حَدَّثَنَا ابْنُ نُمَيْرٍ، حَدَّثَنَا ابْنُ فُضَيْلٍ، حَدَّثَنَا الأَعْمَشُ، عَنْ إِبْرَاهِيمَ، عَنْ عَلْقَمَةَ، عَنْ عَبْدِ اللَّهِ ـ رضى الله عنه ـ قَالَ كُنَّا نُسَلِّمُ عَلَى النَّبِيِّ صلى الله عليه وسلم وَهُوَ فِي الصَّلاَةِ فَيَرُدُّ عَلَيْنَا، فَلَمَّا رَجَعْنَا مِنْ عِنْدِ النَّجَاشِيِّ سَلَّمْنَا عَلَيْهِ فَلَمْ يَرُدَّ عَلَيْنَا وَقَالَ ‏"‏ إِنَّ فِي الصَّلاَةِ شُغْلاً ‏"‏‏.‏
Terjemahan
Diriwayatkan 'Abdullah

Kami biasa menyapa Nabi (صلى الله عليه وسلم) saat dia sedang shalat dan dia biasa menjawab salam kami. Ketika kami kembali dari An-Najashi (penguasa Ethiopia), kami menyapanya, tetapi dia tidak menjawab kami (selama shalat) dan (setelah selesai shalat) dia berkata, "Dalam shalat seseorang disibukkan (dengan masalah yang lebih serius)."

Comment

Tindakan saat Shalat

Sahih al-Bukhari 1199

Teks Hadis

Kami biasa menyapa Nabi (ﷺ) saat beliau sedang shalat dan beliau biasa menjawab salam kami. Ketika kami kembali dari An-Najashi (penguasa Ethiopia), kami menyapanya, tetapi beliau tidak menjawab kami (selama shalat) dan (setelah menyelesaikan shalat) beliau berkata, "Dalam shalat seseorang sibuk (dengan urusan yang lebih serius)."

Komentar Ilmiah

Hadis ini menunjukkan evolusi hukum Islam mengenai berbicara selama shalat. Awalnya, menjawab salam diizinkan, tetapi ini kemudian dihapus. Pernyataan Nabi, "Dalam shalat seseorang sibuk," menunjukkan bahwa shalat membutuhkan pengabdian penuh dan mencegah keterlibatan dalam urusan duniawi.
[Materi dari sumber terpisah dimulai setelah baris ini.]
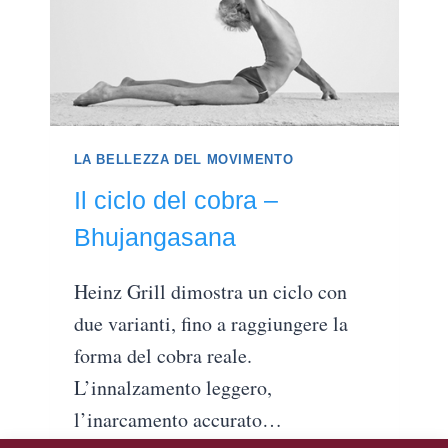
LA BELLEZZA DEL MOVIMENTO
Il ciclo del cobra –
Bhujangasana
Heinz Grill dimostra un ciclo con
due varianti, fino a raggiungere la
forma del cobra reale.
L’innalzamento leggero,
l’inarcamento accurato…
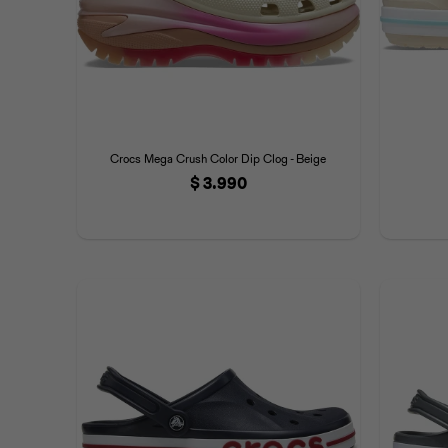
Crocs Mega Crush Color Dip Clog - Beige
$
3.990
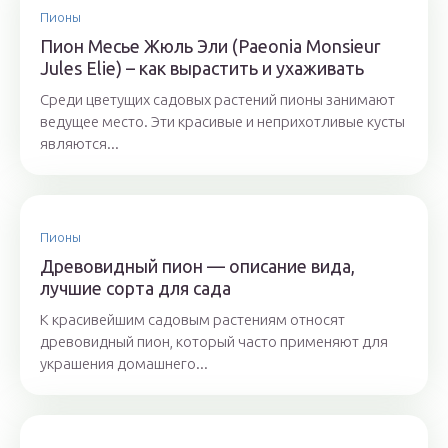
Пионы
Пион Месье Жюль Эли (Paeonia Monsieur
Jules Elie) – как вырастить и ухаживать
Среди цветущих садовых растений пионы занимают
ведущее место. Эти красивые и неприхотливые кусты
являются...
Пионы
Древовидный пион — описание вида,
лучшие сорта для сада
К красивейшим садовым растениям относят
древовидный пион, который часто применяют для
украшения домашнего...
Pengalaman Para Sahabat dengan Najashi menyoroti bagaimana hukum berubah seiring waktu. Ini mengajarkan kita tentang prinsip naskh (penghapusan) dalam hukum Islam, di mana wahyu kemudian menggantikan yang sebelumnya untuk kepentingan Ummah.

Para ulama sepakat bahwa berbicara selama shalat wajib membatalkannya, kecuali dalam kasus darurat. Shalat adalah percakapan suci dengan Allah, membutuhkan konsentrasi dan penghormatan penuh, membuat interaksi eksternal tidak pantas.